One might complain, "but I prefer to use the phrase 'black things' not just for things that are black, but also for things that are nearly black." This would certainly be perverse, but it's not in any sense I can think of illegal. Fine, if you want to use the term that way, you may do so. I'll continue to implement my definition, which I find to be the most reasonable, and every time you hear me say the words "black things," you must replace the words with any symbol you like that conveys the required meaning to you. Your symbol might be a sequence of 47 charcoal 'z's marked on papyrus, or a mental image of a yak, I don't care. 

Yes, our definitions are arbitrary, but arbitrary in the sense that there is no prior privileged status of the symbols we end up using, and not in the sense that the meanings we attach to those symbols are unimportant.

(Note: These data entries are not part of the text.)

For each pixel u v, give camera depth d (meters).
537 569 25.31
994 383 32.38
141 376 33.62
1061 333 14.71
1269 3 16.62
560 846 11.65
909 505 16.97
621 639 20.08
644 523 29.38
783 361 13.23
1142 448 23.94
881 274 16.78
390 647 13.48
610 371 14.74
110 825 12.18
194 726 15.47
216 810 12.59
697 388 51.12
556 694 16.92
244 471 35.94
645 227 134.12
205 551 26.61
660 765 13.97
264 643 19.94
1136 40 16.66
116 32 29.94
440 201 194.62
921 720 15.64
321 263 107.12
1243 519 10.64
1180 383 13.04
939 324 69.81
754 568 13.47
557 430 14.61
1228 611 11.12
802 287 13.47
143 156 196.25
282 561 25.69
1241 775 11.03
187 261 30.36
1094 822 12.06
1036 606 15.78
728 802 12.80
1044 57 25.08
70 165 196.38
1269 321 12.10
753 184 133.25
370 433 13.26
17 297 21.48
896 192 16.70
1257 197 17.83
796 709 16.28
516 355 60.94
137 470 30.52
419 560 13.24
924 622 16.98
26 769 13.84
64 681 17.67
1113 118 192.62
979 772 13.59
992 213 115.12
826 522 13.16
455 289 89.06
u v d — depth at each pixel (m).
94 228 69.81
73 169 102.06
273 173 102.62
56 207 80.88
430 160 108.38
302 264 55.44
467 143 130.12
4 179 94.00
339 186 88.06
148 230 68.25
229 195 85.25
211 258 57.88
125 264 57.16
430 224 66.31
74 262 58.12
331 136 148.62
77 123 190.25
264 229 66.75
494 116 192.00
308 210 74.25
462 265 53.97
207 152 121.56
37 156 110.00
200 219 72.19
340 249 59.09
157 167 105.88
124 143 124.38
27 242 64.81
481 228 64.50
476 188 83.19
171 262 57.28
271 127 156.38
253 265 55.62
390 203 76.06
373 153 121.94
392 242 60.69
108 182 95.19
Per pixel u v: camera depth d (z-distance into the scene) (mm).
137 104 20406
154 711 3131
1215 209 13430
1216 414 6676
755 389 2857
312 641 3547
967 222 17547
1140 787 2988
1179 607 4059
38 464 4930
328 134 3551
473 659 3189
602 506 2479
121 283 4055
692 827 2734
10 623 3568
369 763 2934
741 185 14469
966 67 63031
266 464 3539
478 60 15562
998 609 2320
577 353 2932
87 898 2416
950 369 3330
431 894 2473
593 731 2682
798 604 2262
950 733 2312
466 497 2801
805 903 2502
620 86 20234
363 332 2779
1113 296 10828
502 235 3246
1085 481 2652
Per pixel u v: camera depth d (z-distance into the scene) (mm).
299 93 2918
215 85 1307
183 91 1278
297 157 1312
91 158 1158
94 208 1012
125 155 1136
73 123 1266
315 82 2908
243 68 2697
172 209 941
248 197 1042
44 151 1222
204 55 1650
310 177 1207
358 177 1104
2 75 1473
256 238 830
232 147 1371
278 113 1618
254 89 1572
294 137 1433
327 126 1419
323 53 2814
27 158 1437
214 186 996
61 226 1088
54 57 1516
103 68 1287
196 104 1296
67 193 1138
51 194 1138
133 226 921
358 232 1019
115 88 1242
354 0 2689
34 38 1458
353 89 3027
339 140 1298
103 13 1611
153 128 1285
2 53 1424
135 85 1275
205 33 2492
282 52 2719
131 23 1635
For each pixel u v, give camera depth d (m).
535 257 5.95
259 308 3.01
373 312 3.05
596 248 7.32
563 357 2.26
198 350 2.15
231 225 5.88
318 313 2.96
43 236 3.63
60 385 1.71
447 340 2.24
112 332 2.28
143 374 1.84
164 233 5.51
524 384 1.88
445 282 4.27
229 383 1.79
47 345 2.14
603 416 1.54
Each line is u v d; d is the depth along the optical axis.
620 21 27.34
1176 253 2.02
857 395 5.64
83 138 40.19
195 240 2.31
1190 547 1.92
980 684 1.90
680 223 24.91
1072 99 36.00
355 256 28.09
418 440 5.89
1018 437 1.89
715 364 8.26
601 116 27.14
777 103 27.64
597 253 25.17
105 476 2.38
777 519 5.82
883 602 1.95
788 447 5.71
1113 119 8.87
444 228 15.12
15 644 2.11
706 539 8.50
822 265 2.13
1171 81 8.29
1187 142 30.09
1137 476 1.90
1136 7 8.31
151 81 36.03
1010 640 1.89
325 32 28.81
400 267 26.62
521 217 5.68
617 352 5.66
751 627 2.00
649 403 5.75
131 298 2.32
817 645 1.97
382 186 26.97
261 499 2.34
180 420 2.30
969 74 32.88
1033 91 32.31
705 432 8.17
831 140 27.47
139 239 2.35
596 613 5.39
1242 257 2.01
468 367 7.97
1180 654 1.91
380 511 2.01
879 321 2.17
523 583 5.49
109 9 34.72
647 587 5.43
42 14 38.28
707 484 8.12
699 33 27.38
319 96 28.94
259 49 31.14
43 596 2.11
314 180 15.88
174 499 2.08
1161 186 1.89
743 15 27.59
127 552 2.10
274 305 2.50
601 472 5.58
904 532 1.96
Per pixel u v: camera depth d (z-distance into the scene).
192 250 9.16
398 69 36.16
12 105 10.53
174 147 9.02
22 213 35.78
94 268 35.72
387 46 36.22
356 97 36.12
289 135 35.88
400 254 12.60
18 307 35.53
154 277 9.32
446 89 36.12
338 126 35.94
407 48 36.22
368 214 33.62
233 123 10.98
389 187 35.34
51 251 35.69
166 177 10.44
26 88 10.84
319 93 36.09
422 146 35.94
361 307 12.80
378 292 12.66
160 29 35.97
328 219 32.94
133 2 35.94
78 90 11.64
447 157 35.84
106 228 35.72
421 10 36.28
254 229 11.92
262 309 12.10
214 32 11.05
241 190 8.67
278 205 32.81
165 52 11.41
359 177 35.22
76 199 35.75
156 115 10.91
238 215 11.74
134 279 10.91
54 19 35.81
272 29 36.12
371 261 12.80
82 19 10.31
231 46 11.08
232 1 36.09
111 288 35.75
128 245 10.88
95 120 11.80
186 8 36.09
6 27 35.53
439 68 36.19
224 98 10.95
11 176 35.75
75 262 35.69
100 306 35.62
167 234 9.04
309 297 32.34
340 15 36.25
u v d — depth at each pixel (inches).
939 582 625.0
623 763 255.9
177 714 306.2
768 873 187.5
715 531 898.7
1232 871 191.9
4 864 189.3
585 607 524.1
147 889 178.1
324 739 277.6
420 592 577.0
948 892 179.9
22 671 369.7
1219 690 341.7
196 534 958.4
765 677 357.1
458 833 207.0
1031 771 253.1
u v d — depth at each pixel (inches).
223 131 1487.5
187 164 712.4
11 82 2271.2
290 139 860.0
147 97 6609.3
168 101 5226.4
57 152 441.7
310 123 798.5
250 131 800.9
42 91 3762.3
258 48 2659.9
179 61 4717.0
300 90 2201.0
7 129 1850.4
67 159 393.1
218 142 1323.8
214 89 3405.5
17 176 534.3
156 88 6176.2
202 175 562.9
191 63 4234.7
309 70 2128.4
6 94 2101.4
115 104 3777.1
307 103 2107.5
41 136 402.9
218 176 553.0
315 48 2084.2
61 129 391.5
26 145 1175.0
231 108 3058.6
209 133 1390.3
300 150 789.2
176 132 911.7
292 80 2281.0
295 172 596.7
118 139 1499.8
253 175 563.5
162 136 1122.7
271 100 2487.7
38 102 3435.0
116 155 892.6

Here's an example from my own experience. Several times, I have tried unsuccessfully to explain to people my discovery that ethics is a scientific discipline. (By the way I'm not claiming priority for this discovery.) The objections typically go through 3 phases. First is the feeling of hand-waviness, which is understandable, given how ridiculously simple the argument is: 

them- No way, its too simple. You can't possibly claim such an unexpected result with such a thin argument.
me- OK, show me which details I've glossed over.
them- [pause...] All right, the argument looks logically sound, but I don't believe it - look at your axioms: why should I accept those? Those aren't the axioms I choose.
me- Those aren't axioms at all. I don't need to assume their truth. These are basic statements that are true by definition. If you don't like the words I've attached to those definitions, then pick you own words, I'm happy to accommodate them.
them- YOU CAN'T DO THAT! You're trying to alter reality by your choice of definitions....


And that's the final stumbling block people seem to have the biggest trouble getting over.

Definitions are important. If you think that making definitions is a bogus attempt to alter reality, then be true to your beliefs: see how much intellectual progress you can make without assigning meanings to words. The new <fanfare!> Maximum Entropy Glossary </fanfare!> is an attempt to streamline intellectual progress. If you engage with anything I have written on this blog, then you engage with meanings I have attached to strings of typed characters. In some important cases, I have tried to make those meanings clear and precise. If you find yourself disagreeing with strings of characters, then you are making a mistake. If you disagree with the way I manipulate meanings then we can discuss it like adults, confident that we are talking about the same things.